In February, the house enjoyed the novelty of a play, W. G. Wills's Ninon, given for the "first time anywhere." The Saturday Review liked Miss Wallis.

It gives an actress, who appears likely to take the highest rank, an opportunity of showing that tragic power which, always rare, is especially rare now. It is seldom that anything is seen on the English stage so fervid and so full of real feeling as the acting of Miss Wallis in the last scene of the play, where Ninon implores her lover's forgiveness. It may not impossibly remind some spectators of Madame Sarah Bernhardt's rendering of the final scene of [Victor Hugo's] Hernani, and, indeed, in one respect, is superior to it, for Miss Wallis does not overstep the modesty of nature (quoted in the Times, 9 March 1880).
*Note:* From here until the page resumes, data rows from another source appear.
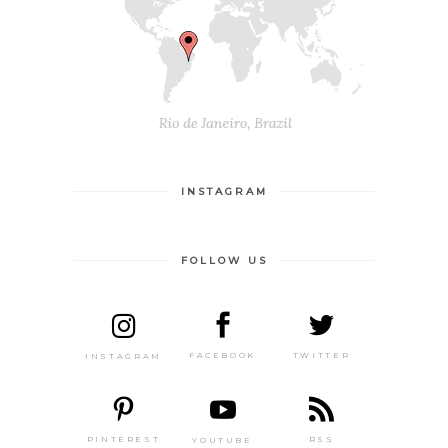
INSTAGRAM
FOLLOW US
TWITTER
FACEBOOK
INSTAGRAM
PINTEREST
RSS
YOUTUBE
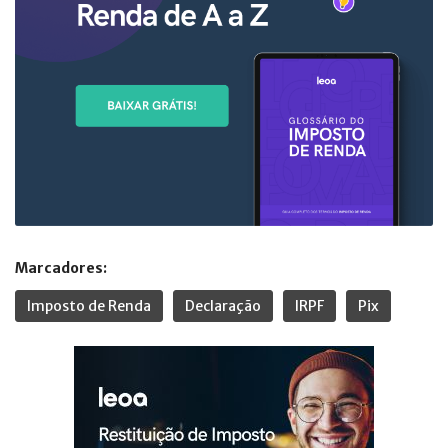
Marcadores:
Imposto de Renda
Declaração
IRPF
Pix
The critics also praised Wills's strong situations, eloquent dialogue and his evocation of the French Reign of Terror. "Altogether appropriate is the background. Tumbrils loaded with those destined to the guillotine roll through the streets, the Megaeras of the Revolution fill the public places with threats and curses, and the chief actors in the drama of the 'Terror' are brought upon the stage" (Athenæum, 14 February, p. 227). The first-night audience was stirred: "Fresh from the excitement of the closing scene, the audience on Saturday night, after calling the leading performers before the curtain, clamoured loudly for Mr. Wills" (Times, 9 February, p. 8). Ninon ran for almost three months.

Shaughraun returned yet again to the Adelphi in late April. The Weekly Times said, "Never before has there been so fine a cast, and never has it been presented in such a perfect and satisfactory manner" (quoted in the Times, 26 April 1880). However, the Times reviewer thought only Boucicault himself, in the role of Conn, was worth seeing and insincerity and burlesque had crept into the performance of the other actors, who could no longer take the play seriously (29 April, p. 10), but the public apparently took another view, for the play had a solid run.

In July, two prolific Adelphi dramatists were represented in one program when Buckstone's classic Wreck Ashore was offered along with a Boucicault piece playing for the first time in London, Forbidden Fruit.



Wreck Ashore lasted for seven weeks, when it gave way to Therese; or, the Maid of Croissey, a sentimental comedy that had been popular in England and America for half a century. It was the source of the libretto of Ignaz Brull's The Golden Cross, an opera given at the Adelphi in 1878. Dion Boucicault adapted the original French play for the present Adelphi production, and the Times applauded his work: "The play has been altered, and for the better, for production on the Adelphi boards" (20 August, p. 6). This work and Forbidden Fruit continued until the end of the season. The Times praised Boucicault who had "carried the theatre through a trying summer season with unparalleled success" (4 September 1880).

The beginning of this season saw the death of one of the Adelphi's greatest sons, John Baldwin Buckstone. He was born in 1802 and as a youth became a solicitor's clerk before running away to the more exciting world of the stage. His London debut was as Ramsay in The Fortunes of Nigel at the Surrey, 1823. His first performed piece was The Bear-Hunters (1825). After this start, he wrote more than 100 plays--many for the Adelphi and the Haymarket, of which he was manager from 1853 until his death.

Buckstone came to the Adelphi in the 1827-28 season where he played Bobby Trot in his own Luke the Labourer. His Green Bushes; or, A Hundred Years Ago was the most popular piece ever performed at the Adelphi. During the period 1844-1880, it was produced eighteen times. Percy Fitzgerald said of Buckstone:

A more singular face could not be devised--the intensely droll eyes set in their places a little crookedly, a delightfully grotesque nose, cheeks something after the pattern of cutlets, and whose muscles went up and down, delicately relaxed; and the mouth! That, drawing it over to one side, into a corner as it were, until by the act a sort of money-box slit or aperture was made; with this difference, that the good things were projected out of it, instead of anything being dropped in;--that twist was special to himself (quoted in W. Davenport Adams, A Dictionary of the Drama I, 224).